UN urges Myanmar to punish perpetrators of Rohingya attacks
U.N. Security Council President Gustavo Meza-Cuadra, center left, Permanent Representative of Poland to United Nations Joanna Wronecka, center right, Permanent Representative of the State of Kuwait to the United Nations Mansour Ayyad SH A Alotaibi, left, and UK Permanent Representative to the United Nations Karen Pierce, right, attend a press conference at Naypyitaw International Airport in Naypyitaw, Myanmar, Tuesday, May 1, 2018, after a two-day visit to Myanmar. The U.N. Security Council delegation has visited volatile areas of Myanmar's Rakhine state, from where hundreds of thousands of Rohingya Muslims have fled military-led violence, to see firsthand the aftermath of the army's crackdown as well as Myanmar's preparations for taking back the refugees.
AP/Aung Shine Oo

UN urges Myanmar to punish perpetrators of Rohingya attacks

Edith M. Lederer (Associated Press) - May 10, 2018 - 9:13am

UNITED NATIONS — The U.N. Security Council urged Myanmar's government on Wednesday to fulfill its commitment to hold perpetrators of violence against Rohingya Muslims accountable and to address the root causes that led about 700,000 members of the ethnic minority to flee to Bangladesh.

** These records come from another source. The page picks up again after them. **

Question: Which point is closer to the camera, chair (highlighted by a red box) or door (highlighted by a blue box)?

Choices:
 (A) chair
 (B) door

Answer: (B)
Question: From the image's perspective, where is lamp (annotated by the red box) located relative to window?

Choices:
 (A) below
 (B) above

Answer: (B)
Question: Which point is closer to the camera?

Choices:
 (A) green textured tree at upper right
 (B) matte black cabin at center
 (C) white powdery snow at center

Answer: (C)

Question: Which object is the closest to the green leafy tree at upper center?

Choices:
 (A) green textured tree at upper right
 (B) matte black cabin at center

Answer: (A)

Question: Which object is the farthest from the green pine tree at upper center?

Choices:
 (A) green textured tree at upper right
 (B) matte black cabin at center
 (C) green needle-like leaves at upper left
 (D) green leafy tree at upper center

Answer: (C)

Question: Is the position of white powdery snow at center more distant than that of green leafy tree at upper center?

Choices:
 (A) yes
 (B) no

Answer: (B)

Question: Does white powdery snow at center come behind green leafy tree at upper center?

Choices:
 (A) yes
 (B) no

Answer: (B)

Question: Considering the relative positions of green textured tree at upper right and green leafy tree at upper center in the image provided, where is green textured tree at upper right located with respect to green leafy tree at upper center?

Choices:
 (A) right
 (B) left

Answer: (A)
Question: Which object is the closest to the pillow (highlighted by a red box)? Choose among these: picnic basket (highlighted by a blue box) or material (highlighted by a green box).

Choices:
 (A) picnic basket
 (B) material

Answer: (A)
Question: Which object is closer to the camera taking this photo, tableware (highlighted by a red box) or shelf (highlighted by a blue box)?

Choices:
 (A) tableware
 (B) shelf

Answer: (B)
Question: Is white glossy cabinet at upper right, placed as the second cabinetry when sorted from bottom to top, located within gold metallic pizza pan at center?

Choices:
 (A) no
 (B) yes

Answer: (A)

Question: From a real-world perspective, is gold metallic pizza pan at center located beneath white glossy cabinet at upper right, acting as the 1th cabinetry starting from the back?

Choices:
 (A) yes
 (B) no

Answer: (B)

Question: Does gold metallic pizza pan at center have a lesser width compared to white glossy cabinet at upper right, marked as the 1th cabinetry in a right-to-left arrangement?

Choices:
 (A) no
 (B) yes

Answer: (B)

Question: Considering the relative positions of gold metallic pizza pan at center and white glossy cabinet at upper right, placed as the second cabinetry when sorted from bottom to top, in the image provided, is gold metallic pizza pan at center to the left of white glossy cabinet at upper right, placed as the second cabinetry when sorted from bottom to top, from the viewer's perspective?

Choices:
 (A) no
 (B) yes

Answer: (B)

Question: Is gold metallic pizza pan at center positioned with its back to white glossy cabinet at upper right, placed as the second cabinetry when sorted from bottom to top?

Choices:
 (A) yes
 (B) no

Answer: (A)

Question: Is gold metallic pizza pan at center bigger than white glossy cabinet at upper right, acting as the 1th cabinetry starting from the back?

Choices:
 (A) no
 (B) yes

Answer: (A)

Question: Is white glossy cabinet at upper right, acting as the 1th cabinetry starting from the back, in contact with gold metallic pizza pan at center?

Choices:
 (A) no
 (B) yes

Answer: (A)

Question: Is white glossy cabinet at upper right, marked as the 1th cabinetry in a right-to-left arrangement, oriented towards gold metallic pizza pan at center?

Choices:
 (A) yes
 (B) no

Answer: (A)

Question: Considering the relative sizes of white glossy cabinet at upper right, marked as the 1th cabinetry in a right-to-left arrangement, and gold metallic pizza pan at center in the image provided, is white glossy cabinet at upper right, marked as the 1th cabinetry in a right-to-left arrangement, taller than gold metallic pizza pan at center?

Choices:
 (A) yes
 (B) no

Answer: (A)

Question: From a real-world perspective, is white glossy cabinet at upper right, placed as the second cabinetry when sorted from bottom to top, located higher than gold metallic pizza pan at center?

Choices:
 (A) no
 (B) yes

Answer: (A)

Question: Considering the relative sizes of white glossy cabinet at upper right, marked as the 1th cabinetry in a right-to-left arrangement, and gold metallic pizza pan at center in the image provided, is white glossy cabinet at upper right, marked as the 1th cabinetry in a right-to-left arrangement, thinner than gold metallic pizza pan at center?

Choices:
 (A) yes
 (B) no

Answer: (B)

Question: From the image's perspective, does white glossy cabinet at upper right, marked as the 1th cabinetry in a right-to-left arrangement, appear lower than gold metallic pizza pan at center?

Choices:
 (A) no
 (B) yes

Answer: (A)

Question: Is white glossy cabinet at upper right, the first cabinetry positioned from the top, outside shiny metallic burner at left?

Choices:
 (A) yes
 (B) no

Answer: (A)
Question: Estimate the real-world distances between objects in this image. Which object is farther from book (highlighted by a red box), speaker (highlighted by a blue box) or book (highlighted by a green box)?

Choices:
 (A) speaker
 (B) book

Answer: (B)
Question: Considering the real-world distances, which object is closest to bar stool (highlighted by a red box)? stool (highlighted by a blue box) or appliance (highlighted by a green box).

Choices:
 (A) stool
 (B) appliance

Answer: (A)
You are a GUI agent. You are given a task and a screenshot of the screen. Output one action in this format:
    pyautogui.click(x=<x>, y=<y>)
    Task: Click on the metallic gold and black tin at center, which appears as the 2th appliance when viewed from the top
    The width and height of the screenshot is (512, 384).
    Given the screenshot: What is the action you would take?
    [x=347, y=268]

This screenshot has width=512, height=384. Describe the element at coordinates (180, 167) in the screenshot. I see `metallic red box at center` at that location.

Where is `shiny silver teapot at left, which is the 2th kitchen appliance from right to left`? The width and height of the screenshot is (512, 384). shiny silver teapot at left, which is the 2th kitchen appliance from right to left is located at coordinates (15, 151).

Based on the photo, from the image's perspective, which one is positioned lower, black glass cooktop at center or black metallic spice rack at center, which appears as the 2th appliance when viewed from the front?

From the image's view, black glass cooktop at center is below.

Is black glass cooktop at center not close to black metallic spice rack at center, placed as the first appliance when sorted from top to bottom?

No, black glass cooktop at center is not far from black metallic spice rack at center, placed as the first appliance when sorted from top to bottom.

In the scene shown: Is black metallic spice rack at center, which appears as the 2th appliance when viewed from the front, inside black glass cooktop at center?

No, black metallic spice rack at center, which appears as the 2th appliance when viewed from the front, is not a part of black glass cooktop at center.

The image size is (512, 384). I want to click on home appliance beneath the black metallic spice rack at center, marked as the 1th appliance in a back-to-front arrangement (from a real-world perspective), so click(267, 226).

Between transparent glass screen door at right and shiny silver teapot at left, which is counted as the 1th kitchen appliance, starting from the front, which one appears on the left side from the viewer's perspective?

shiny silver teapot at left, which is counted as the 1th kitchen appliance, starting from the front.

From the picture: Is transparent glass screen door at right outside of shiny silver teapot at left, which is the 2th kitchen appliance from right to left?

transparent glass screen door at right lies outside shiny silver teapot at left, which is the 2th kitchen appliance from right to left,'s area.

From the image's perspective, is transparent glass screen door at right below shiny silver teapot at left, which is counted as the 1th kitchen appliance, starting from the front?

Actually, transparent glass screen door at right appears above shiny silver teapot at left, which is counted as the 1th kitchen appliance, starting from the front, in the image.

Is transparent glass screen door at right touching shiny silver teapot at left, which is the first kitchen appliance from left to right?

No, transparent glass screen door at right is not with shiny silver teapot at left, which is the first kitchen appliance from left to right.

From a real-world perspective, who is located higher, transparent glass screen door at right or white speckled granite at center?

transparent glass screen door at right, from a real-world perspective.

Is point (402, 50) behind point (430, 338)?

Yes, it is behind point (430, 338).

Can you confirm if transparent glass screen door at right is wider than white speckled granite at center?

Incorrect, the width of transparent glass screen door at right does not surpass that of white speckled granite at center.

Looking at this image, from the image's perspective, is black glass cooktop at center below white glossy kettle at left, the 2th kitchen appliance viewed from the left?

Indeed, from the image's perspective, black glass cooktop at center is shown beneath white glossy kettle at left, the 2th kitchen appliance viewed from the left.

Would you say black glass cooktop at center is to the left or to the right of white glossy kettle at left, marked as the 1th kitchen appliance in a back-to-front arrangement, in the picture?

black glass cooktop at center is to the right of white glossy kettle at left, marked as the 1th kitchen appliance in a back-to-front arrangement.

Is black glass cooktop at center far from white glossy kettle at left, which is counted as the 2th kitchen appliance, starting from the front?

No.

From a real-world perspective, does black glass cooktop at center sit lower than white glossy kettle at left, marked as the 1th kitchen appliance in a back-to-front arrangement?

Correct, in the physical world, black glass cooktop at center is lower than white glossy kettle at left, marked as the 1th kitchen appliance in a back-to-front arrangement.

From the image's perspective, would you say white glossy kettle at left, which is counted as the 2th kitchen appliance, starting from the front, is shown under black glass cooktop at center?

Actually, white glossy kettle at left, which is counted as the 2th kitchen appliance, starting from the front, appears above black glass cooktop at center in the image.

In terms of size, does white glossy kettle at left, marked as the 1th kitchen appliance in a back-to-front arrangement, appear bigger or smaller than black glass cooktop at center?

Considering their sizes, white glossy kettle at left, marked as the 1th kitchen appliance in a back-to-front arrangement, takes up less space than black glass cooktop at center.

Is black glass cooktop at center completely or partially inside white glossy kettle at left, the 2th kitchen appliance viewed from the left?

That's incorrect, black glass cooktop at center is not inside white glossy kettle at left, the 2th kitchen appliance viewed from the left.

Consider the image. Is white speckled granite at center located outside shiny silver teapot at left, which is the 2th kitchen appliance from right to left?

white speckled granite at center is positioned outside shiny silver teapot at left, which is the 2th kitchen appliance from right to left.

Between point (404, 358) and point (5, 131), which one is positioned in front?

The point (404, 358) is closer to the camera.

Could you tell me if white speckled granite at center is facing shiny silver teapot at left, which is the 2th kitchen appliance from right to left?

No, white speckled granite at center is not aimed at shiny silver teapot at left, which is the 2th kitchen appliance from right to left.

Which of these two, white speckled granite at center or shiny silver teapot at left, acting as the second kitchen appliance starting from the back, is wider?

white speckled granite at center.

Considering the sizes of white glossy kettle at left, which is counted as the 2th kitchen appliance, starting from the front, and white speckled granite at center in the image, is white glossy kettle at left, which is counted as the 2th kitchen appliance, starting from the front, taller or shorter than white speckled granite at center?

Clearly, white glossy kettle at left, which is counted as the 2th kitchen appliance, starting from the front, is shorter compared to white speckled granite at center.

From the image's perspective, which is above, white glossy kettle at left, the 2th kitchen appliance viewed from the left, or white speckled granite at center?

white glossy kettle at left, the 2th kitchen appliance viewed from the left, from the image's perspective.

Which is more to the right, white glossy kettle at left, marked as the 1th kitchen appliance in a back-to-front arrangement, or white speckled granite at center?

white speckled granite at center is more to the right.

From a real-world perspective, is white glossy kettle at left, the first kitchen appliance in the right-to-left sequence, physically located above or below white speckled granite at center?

The council press statement made no mention of the appeal by four human rights groups on Tuesday for the Security Council to refer Myanmar to the International Criminal Court for alleged crimes against humanity, including targeting the Rohingya.

The four rights groups — Amnesty International, Human Rights Watch, the Global Center for the Responsibility to Protect, and Fortify Rights — said Myanmar's government is incapable of bringing those responsible for such crimes to justice.

The council statement on Wednesday reaffirmed its most significant pronouncement on the Rohingya, a presidential statement it adopted in November.

That statement stressed "the importance of undertaking transparent investigations into allegations of human rights abuses and violations ... and of holding to account all those responsible for such acts to provide justice for victims."

The latest crisis began with attacks by Rohingya insurgents on Myanmar security personnel last August.

Myanmar's military responded with counterinsurgency sweeps and was accused of widespread human rights violations, including rape, murder, torture and the burning of Rohingya homes. Thousands are believed to have died and the U.N. and U.S. officials have called the government's military campaign ethnic cleansing.

The Rohingya face official and social discrimination in predominantly Buddhist Myanmar, which denies most of them citizenship and basic rights because they are looked on as immigrants from Bangladesh, even though the families of many settled in Myanmar generations ago.

The Security Council statement said that during its trip members observed "widespread destruction of villages" in northern Rakhine State, and "were struck by the scale of the humanitarian crisis and remain gravely concerned by the current situation." It urged all countries to increase support to Bangladesh to care for the refugees.

The council said members noted Myanmar's efforts to prepare for the repatriation of refugees from Bangladesh and urged the government to create conditions conducive for their "safe, voluntary and dignified return" to their homes in Rakhine.

It welcomed Myanmar's commitment to work with the U.N. and urged the government to grant U.N. agencies and their partners, who have been barred from Rakhine, "immediate, safe and unhindered access."

The Security Council has scheduled an open briefing on the trip for May 14 and the statement said members intend to discuss in the coming days how it can work with both countries and the new U.N. special envoy "to resolve the crisis and create the conditions" for the Rohingya to return home.